Data items
>>>>
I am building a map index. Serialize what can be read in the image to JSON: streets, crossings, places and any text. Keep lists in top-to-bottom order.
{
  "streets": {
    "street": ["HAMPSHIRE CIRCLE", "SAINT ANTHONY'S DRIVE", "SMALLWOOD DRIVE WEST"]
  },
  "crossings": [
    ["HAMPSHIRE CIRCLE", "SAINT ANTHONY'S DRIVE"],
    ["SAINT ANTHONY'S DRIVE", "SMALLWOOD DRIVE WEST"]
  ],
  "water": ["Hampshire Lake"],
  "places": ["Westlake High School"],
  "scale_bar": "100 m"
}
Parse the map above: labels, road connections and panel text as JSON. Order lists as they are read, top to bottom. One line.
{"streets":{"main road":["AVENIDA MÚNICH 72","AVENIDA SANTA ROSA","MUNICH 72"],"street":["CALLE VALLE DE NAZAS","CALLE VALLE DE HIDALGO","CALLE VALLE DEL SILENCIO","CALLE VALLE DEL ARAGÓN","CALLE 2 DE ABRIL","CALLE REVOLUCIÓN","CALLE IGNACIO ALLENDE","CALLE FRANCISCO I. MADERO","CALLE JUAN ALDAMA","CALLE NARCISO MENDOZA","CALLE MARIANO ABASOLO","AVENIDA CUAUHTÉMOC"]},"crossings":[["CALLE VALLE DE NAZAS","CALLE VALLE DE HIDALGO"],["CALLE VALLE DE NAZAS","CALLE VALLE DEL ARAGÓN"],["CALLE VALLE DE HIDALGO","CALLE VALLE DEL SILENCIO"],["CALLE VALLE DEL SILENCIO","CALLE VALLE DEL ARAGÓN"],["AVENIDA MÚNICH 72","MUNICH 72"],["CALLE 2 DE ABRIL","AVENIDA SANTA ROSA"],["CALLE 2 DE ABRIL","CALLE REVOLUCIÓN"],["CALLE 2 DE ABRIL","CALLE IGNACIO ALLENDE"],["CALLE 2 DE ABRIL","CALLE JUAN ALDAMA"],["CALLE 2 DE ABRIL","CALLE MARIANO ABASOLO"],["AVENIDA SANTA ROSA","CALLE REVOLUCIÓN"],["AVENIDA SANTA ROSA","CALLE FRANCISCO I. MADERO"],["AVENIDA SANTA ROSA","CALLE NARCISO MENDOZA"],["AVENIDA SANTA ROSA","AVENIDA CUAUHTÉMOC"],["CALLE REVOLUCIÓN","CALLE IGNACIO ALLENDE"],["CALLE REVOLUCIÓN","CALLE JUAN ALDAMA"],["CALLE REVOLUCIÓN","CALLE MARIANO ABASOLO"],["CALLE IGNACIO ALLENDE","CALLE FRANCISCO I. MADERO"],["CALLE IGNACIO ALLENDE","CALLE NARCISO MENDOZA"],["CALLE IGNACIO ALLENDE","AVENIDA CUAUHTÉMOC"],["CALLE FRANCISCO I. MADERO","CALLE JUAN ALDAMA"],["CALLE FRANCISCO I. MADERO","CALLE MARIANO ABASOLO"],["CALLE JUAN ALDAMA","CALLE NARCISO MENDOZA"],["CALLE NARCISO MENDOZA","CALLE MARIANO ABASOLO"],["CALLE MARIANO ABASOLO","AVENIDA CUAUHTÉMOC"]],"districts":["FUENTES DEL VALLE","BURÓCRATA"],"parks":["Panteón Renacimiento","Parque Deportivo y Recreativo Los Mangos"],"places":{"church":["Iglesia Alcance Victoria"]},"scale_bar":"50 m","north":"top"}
<<<<
What you are asked to do: Restate the records exactly. Leave nothing out.

Task output:
I am building a map index. Serialize what can be read in the image to JSON: streets, crossings, places and any text. Keep lists in top-to-bottom order.
{
  "streets": {
    "street": ["HAMPSHIRE CIRCLE", "SAINT ANTHONY'S DRIVE", "SMALLWOOD DRIVE WEST"]
  },
  "crossings": [
    ["HAMPSHIRE CIRCLE", "SAINT ANTHONY'S DRIVE"],
    ["SAINT ANTHONY'S DRIVE", "SMALLWOOD DRIVE WEST"]
  ],
  "water": ["Hampshire Lake"],
  "places": ["Westlake High School"],
  "scale_bar": "100 m"
}
Parse the map above: labels, road connections and panel text as JSON. Order lists as they are read, top to bottom. One line.
{"streets":{"main road":["AVENIDA MÚNICH 72","AVENIDA SANTA ROSA","MUNICH 72"],"street":["CALLE VALLE DE NAZAS","CALLE VALLE DE HIDALGO","CALLE VALLE DEL SILENCIO","CALLE VALLE DEL ARAGÓN","CALLE 2 DE ABRIL","CALLE REVOLUCIÓN","CALLE IGNACIO ALLENDE","CALLE FRANCISCO I. MADERO","CALLE JUAN ALDAMA","CALLE NARCISO MENDOZA","CALLE MARIANO ABASOLO","AVENIDA CUAUHTÉMOC"]},"crossings":[["CALLE VALLE DE NAZAS","CALLE VALLE DE HIDALGO"],["CALLE VALLE DE NAZAS","CALLE VALLE DEL ARAGÓN"],["CALLE VALLE DE HIDALGO","CALLE VALLE DEL SILENCIO"],["CALLE VALLE DEL SILENCIO","CALLE VALLE DEL ARAGÓN"],["AVENIDA MÚNICH 72","MUNICH 72"],["CALLE 2 DE ABRIL","AVENIDA SANTA ROSA"],["CALLE 2 DE ABRIL","CALLE REVOLUCIÓN"],["CALLE 2 DE ABRIL","CALLE IGNACIO ALLENDE"],["CALLE 2 DE ABRIL","CALLE JUAN ALDAMA"],["CALLE 2 DE ABRIL","CALLE MARIANO ABASOLO"],["AVENIDA SANTA ROSA","CALLE REVOLUCIÓN"],["AVENIDA SANTA ROSA","CALLE FRANCISCO I. MADERO"],["AVENIDA SANTA ROSA","CALLE NARCISO MENDOZA"],["AVENIDA SANTA ROSA","AVENIDA CUAUHTÉMOC"],["CALLE REVOLUCIÓN","CALLE IGNACIO ALLENDE"],["CALLE REVOLUCIÓN","CALLE JUAN ALDAMA"],["CALLE REVOLUCIÓN","CALLE MARIANO ABASOLO"],["CALLE IGNACIO ALLENDE","CALLE FRANCISCO I. MADERO"],["CALLE IGNACIO ALLENDE","CALLE NARCISO MENDOZA"],["CALLE IGNACIO ALLENDE","AVENIDA CUAUHTÉMOC"],["CALLE FRANCISCO I. MADERO","CALLE JUAN ALDAMA"],["CALLE FRANCISCO I. MADERO","CALLE MARIANO ABASOLO"],["CALLE JUAN ALDAMA","CALLE NARCISO MENDOZA"],["CALLE NARCISO MENDOZA","CALLE MARIANO ABASOLO"],["CALLE MARIANO ABASOLO","AVENIDA CUAUHTÉMOC"]],"districts":["FUENTES DEL VALLE","BURÓCRATA"],"parks":["Panteón Renacimiento","Parque Deportivo y Recreativo Los Mangos"],"places":{"church":["Iglesia Alcance Victoria"]},"scale_bar":"50 m","north":"top"}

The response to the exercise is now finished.